[Stored items from a collection]
:::
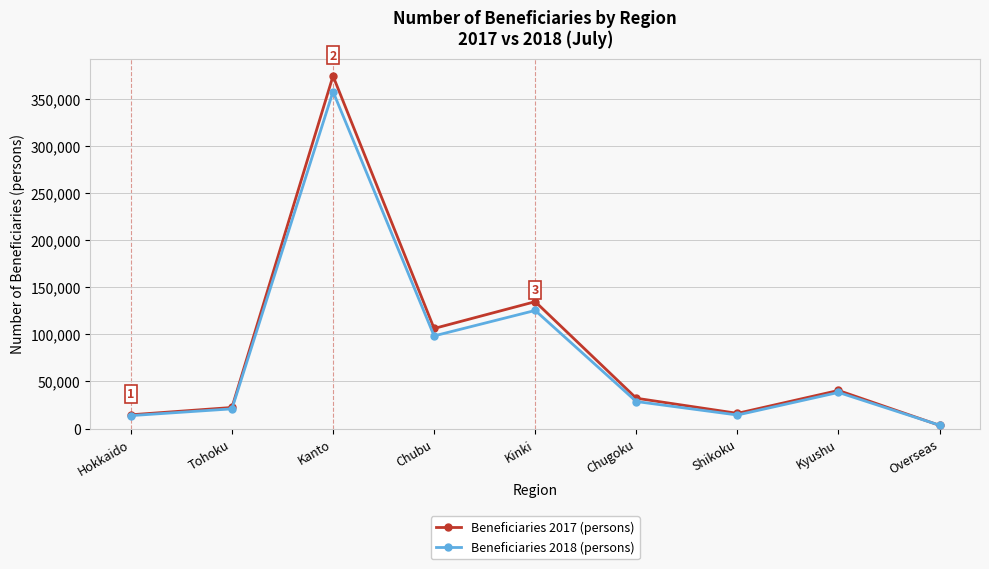

What is the spread (max minus min) of values at Chubu?

7879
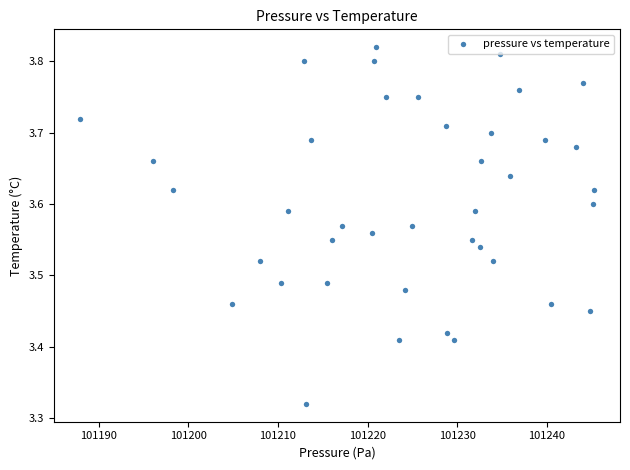

What is the range of X values (max minus min)?

57.4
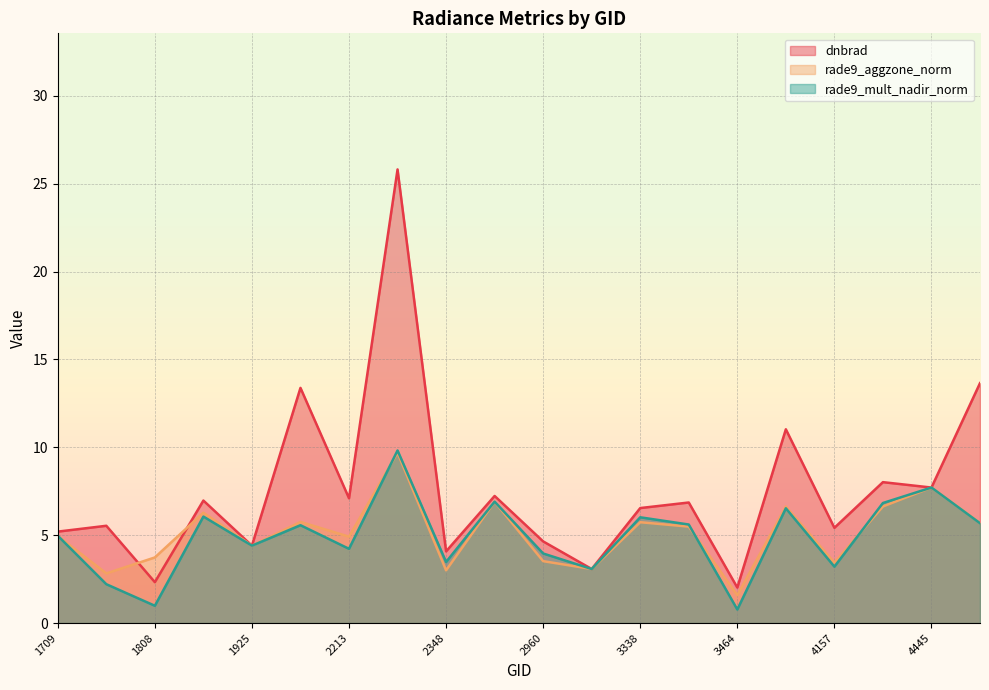

Reading left to right, transcribe all the data shown in this chart.

dnbrad: 1709=5.2	1790=5.5	1808=2.3	1889=7.0	1925=4.4	2051=13.4	2213=7.1	2249=25.8	2348=4.1	2375=7.2	2960=4.6	3185=3.1	3338=6.5	3365=6.9	3464=2.0	3500=11.0	4157=5.4	4193=8.0	4445=7.7	4580=13.7
rade9_aggzone_norm: 1709=5.0	1790=2.8	1808=3.7	1889=6.3	1925=4.4	2051=5.8	2213=4.9	2249=9.7	2348=3.0	2375=6.9	2960=3.5	3185=3.1	3338=5.7	3365=5.5	3464=1.6	3500=6.6	4157=3.4	4193=6.6	4445=7.7	4580=5.7
rade9_mult_nadir_norm: 1709=5.0	1790=2.2	1808=1.0	1889=6.1	1925=4.4	2051=5.6	2213=4.2	2249=9.8	2348=3.5	2375=6.9	2960=4.0	3185=3.1	3338=6.0	3365=5.6	3464=0.8	3500=6.5	4157=3.2	4193=6.8	4445=7.7	4580=5.7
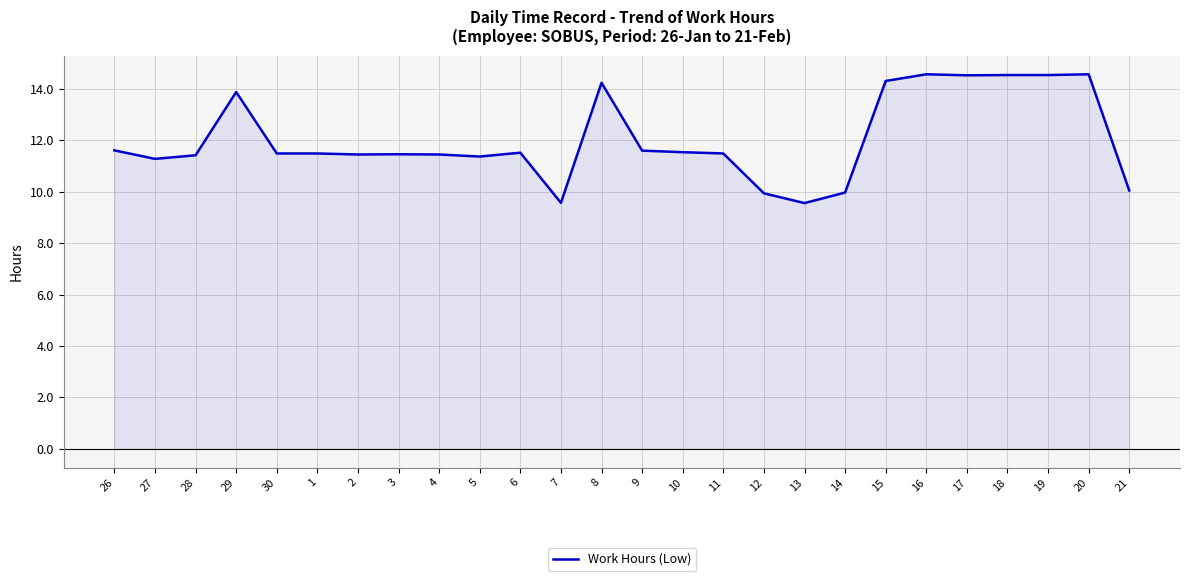

Where does the data first go above 11?

26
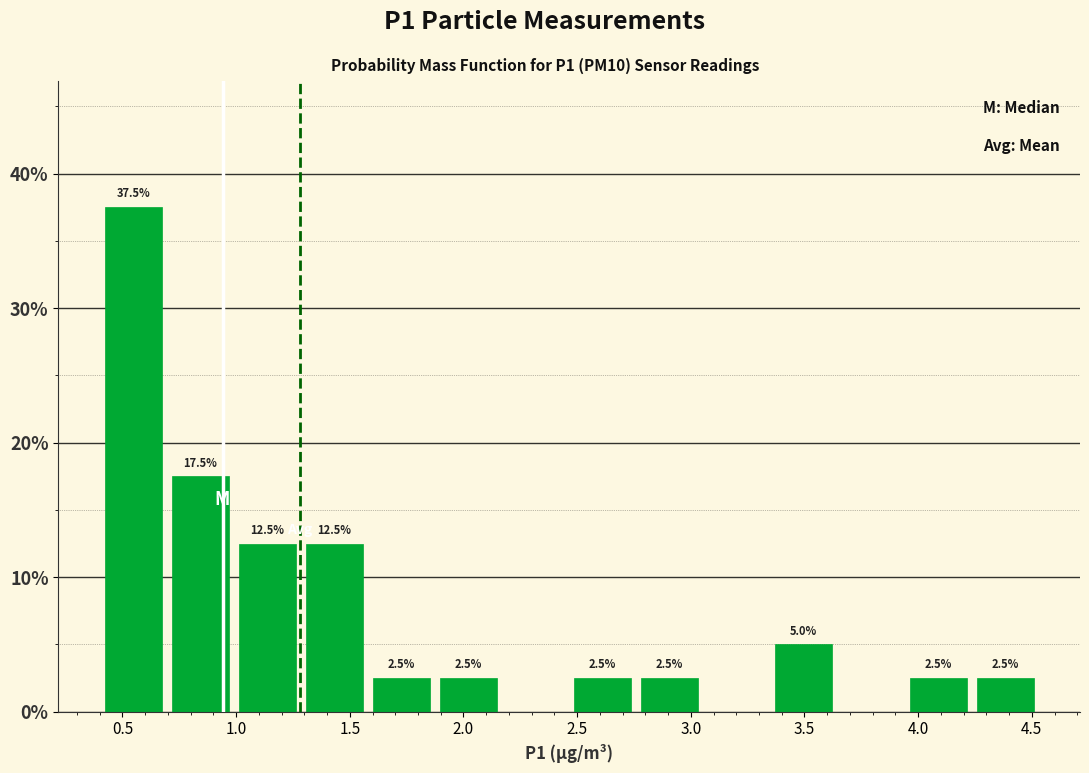

Over which range of the x-axis is the bar tallest?

0.400 to 0.695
:::
Arrange the lines of the records as a numbered list, starting at the beginning of the records and ending at the line that contains "Reading left to". Skip blank lines and leave the pictures out.

1. What is the spread (max minus min) of values at Chubu?
2. 7879
3. What is the range of X values (max minus min)?
4. 57.4
5. Reading left to right, transcribe all the data shown in this chart.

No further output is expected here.